Nabucodonosor, el poderoso y soberbio rey de Babilonia, tenía una lección de humildad que aprender, que también es una enseñanza valiosa para todos nosotros. Dios le había revelado sus planes para los siglos venideros y le había mostrado su poder al librar a sus siervos fieles del horno ardiente. ¿Qué más necesitaba este próspero monarca?
Una vez más, Dios le habló a través de un sueño que sus sabios fueron incapaces de interpretar. Incluso Daniel vaciló y expresó su deseo de que el sueño y su interpretación recayeran sobre los enemigos del rey.
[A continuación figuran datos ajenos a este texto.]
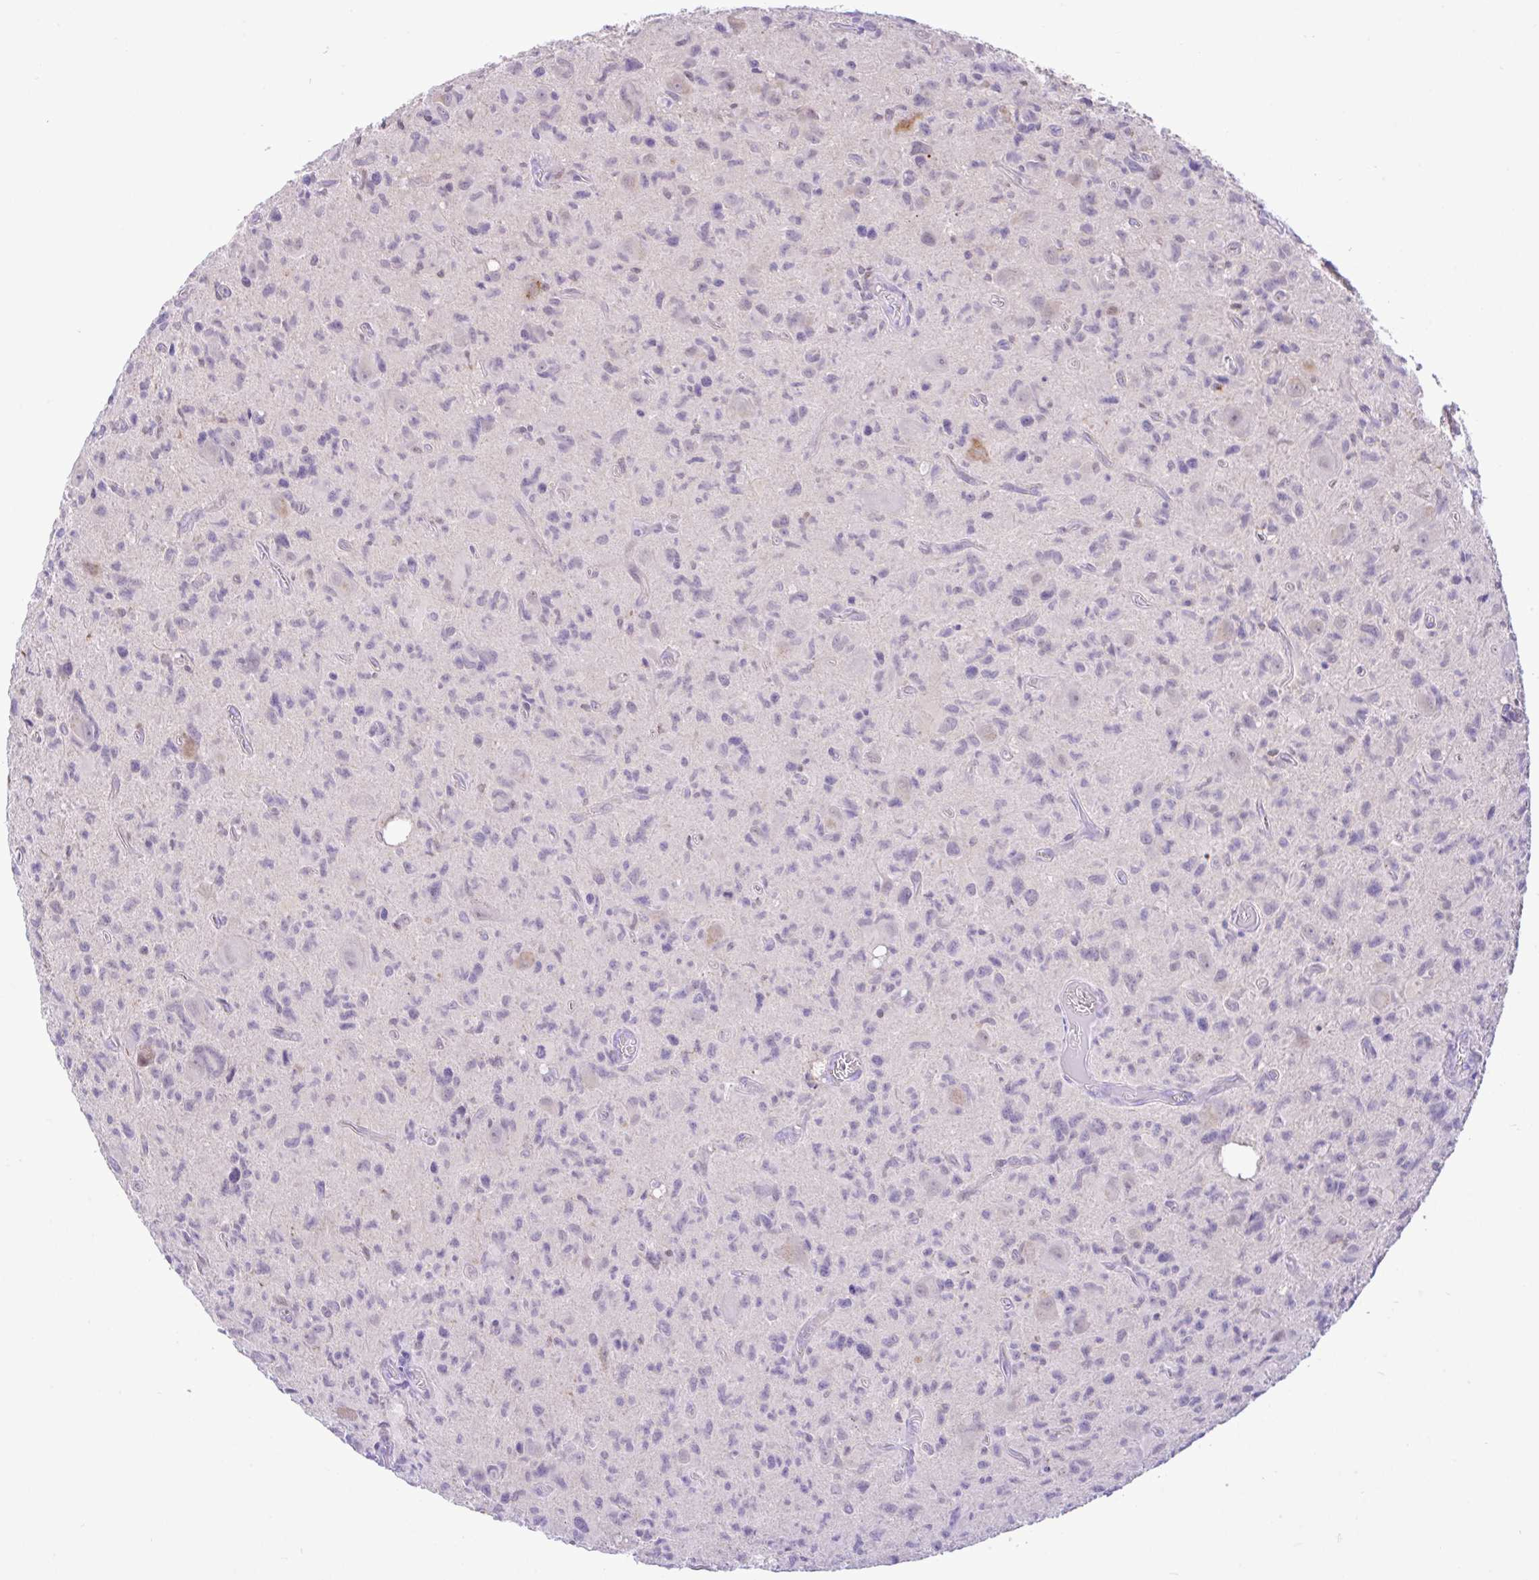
{"staining": {"intensity": "negative", "quantity": "none", "location": "none"}, "tissue": "glioma", "cell_type": "Tumor cells", "image_type": "cancer", "snomed": [{"axis": "morphology", "description": "Glioma, malignant, High grade"}, {"axis": "topography", "description": "Brain"}], "caption": "Malignant high-grade glioma was stained to show a protein in brown. There is no significant staining in tumor cells.", "gene": "ANO4", "patient": {"sex": "male", "age": 76}}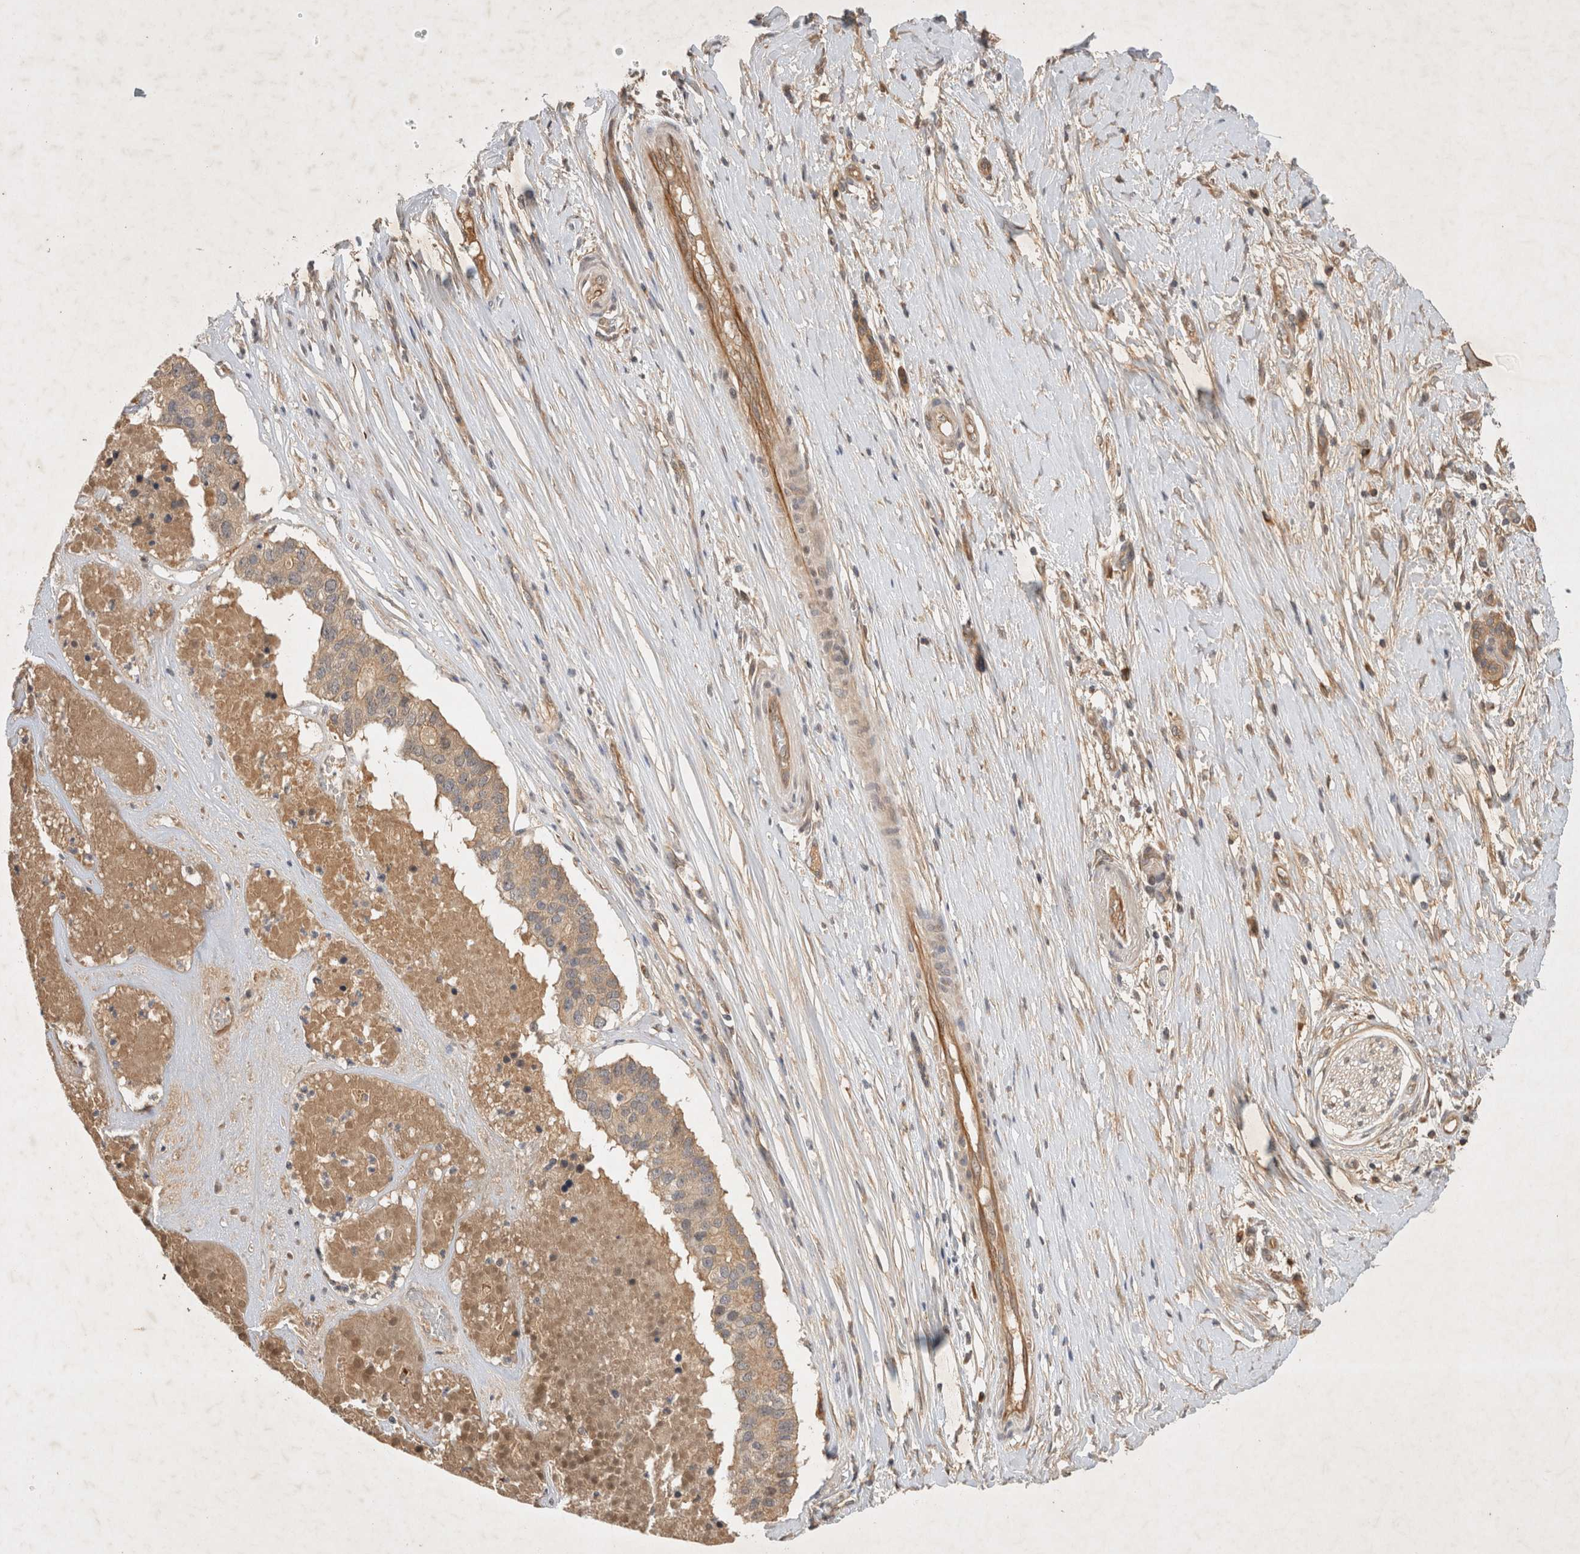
{"staining": {"intensity": "weak", "quantity": ">75%", "location": "cytoplasmic/membranous,nuclear"}, "tissue": "pancreatic cancer", "cell_type": "Tumor cells", "image_type": "cancer", "snomed": [{"axis": "morphology", "description": "Adenocarcinoma, NOS"}, {"axis": "topography", "description": "Pancreas"}], "caption": "The photomicrograph shows a brown stain indicating the presence of a protein in the cytoplasmic/membranous and nuclear of tumor cells in pancreatic cancer (adenocarcinoma).", "gene": "YES1", "patient": {"sex": "male", "age": 50}}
Un año después, mientras Nabucodonosor se jactaba orgullosamente de haber construido la gran Babilonia para su propia gloria, Dios le habló desde el cielo. Le arrebató su reino y su cordura, y quedó reducido a vivir como una bestia. Pasado el tiempo, alzó su mirada al cielo. Al recuperar su entendimiento, bendijo y alabó a Dios, reconociendo que su grandeza sobrepasaba la de cualquier hombre. Tras ser restaurado en su reino, escribió esta carta en Daniel 4 para proclamar públicamente quién es Dios y lo que había hecho en su vida.
Dios le recordó a Nabucodonosor la grandeza que le había concedido, comparándolo con un majestuoso árbol del que dependían las aves y las bestias. Sin embargo, ese árbol sería cortado. Durante siete años, el rey viviría como una bestia –privado del entendimiento y sin la capacidad de adorar a Dios– hasta que aprendiera que “el Altísimo gobierna el reino de los hombres, y que a quien él quiere lo da”.
¡Oh, que cada político, y cada uno de nosotros, tomemos esta lección a pecho!